Y os aseguro que en modo alguno este intento postrero de hacer catarsis, como alguien pueda llegar a pensar, se trate de la típica pataleta de aquel que habiendo disfrutado de sus mejores días en su juventud no sea capaz de desmarcarse de aquellas jornadas y del consabido y falso dicho de que cualquier tiempo pasado fue mejor.
Estoy seguro de que la gente de mi generación, esto es, los que pudimos disfrutar de los San Mateos de los años 80 y 90 en nuestra juventud, o en nuestro "prime", como decís ahora los jóvenes, estarán de acuerdo y darán fe de que cualquier parecido entre estos y aquellos es pura coincidencia. La verdad es que fuimos afortunados, en aquellos años y al finalizar el verano, la semana del 20 al 26 de septiembre se convertía en la mejor de la ciudad, pero por lejos.
Una ciudad en la que todos los días había un concierto grande en le Plaza del Ayuntamiento, para diferentes gustos y edades, pero eso si, de una gente con una calidad reconocida y fuera de toda duda, lo mejor de la música española, y era mucha y buena, pasó por aquí. ¿Dónde ha quedado todo eso?, en un triste y mísero concierto, y no lo digo por el artista, que me merece todo el respeto y habrá al que le guste.
Los fuegos artificiales, si, aunque os cueste creerlo, se lanzaban todas las noches. Las Carrozas se ponían en un horario que no se solapara con los toros porque las Peñas acudían a ambos eventos. Las degustaciones de la Peñas se armaban de tal manera que cada día solo una de ellas era la encargada de hacerla en la Plaza del Mercado, ni por asomo lo de ahora donde casi en cada esquina te encuentras una, implicando de esta manera que en los pasacalles mañaneros desfile solo la orquesta y cuatro más, normal, angelitos míos, si están haciendo de cocineros continuamente.

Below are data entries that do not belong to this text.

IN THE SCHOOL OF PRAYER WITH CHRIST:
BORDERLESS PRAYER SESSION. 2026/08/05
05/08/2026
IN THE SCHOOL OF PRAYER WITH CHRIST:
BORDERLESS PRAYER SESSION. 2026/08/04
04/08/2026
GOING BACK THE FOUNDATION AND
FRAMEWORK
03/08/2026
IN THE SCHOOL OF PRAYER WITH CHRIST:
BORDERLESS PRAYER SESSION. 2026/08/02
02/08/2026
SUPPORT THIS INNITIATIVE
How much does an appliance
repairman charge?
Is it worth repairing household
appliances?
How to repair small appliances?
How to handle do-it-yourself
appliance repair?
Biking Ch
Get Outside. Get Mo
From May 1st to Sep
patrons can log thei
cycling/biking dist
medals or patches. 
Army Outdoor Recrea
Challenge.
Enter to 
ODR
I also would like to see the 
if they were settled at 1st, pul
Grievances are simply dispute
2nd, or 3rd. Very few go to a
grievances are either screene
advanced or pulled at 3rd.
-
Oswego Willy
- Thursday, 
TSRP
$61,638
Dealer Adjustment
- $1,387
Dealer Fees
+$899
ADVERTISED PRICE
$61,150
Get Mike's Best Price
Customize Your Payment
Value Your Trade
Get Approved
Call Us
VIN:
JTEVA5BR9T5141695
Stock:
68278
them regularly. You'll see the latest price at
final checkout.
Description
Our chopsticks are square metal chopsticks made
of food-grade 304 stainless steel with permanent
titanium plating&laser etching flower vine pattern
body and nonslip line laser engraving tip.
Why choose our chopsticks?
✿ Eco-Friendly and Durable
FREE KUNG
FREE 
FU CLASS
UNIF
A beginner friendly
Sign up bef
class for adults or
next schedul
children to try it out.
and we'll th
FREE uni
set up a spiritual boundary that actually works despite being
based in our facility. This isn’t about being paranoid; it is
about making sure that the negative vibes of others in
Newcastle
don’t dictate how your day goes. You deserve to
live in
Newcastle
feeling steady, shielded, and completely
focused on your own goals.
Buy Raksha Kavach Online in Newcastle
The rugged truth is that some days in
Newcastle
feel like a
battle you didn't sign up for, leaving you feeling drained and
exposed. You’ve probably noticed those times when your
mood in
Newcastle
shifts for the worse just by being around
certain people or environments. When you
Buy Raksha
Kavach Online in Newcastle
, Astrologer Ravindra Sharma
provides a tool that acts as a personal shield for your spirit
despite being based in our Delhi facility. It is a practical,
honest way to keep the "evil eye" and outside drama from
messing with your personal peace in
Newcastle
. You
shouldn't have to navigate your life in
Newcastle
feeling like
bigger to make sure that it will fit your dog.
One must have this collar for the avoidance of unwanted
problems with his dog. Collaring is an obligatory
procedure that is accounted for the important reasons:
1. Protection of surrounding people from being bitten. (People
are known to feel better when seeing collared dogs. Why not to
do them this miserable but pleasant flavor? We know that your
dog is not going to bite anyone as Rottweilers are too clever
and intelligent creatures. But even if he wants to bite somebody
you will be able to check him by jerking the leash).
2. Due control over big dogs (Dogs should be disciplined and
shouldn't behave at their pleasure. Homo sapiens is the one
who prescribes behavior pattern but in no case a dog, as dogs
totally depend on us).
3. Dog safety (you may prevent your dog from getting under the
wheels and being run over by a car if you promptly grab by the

¿Qué ha pasado con los stands que las Casa Regionales montaban en la Glorieta?, nunca más se supo, y era un lugar muy frecuentado donde los visitantes podían tomar productos de las diferentes regiones del país mientras escuchaban y veía actuaciones de sus respectivos folclores.

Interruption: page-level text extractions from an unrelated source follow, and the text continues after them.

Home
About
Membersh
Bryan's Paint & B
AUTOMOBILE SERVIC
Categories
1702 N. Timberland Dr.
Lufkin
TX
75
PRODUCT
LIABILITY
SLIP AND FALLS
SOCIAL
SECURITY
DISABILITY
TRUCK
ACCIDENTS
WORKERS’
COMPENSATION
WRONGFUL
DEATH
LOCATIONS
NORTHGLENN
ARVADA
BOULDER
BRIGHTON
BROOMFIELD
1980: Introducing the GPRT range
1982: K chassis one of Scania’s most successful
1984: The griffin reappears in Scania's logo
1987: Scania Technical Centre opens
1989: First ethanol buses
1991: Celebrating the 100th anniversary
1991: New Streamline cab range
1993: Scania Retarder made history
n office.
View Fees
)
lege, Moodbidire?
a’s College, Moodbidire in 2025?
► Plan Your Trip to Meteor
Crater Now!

De esto hace menos tiempo, pero también funcionó muy bien unos años atrás el llamado Espacio Peñas, un lugar de algarabía y diversión en el que incluso se ofrecían conciertos de rock para el disfrute y esparcimiento de los más jóvenes, pero se conoce que alguien debió de pensar que no se podía seguir con algo que no se les había ocurrido a ellos y quisieron cambiar las reglas del juego, con los resultados ya de todos conocidos, que llevamos dos años sin un espacio de esa índole.
En fin, que es una pena, pero creo que es un sentimiento compartido por muchos conciudadanos el de que las Fiestas de San Mateo han involucionado, el de que incluso en varios pueblos le ponen más cariño y dedicación a sus fiestas. No creo que sea tan difícil, estamos a tiempos de darle una repensada a este tema, habría que convocar una mesa redonda con los diferentes actores sociales de la ciudad, Ayuntamiento, Peñas, Vecinos y diferentes asociaciones y entre todos volver a hacer unas fiestas de las que nos volvamos a sentir orgullosos.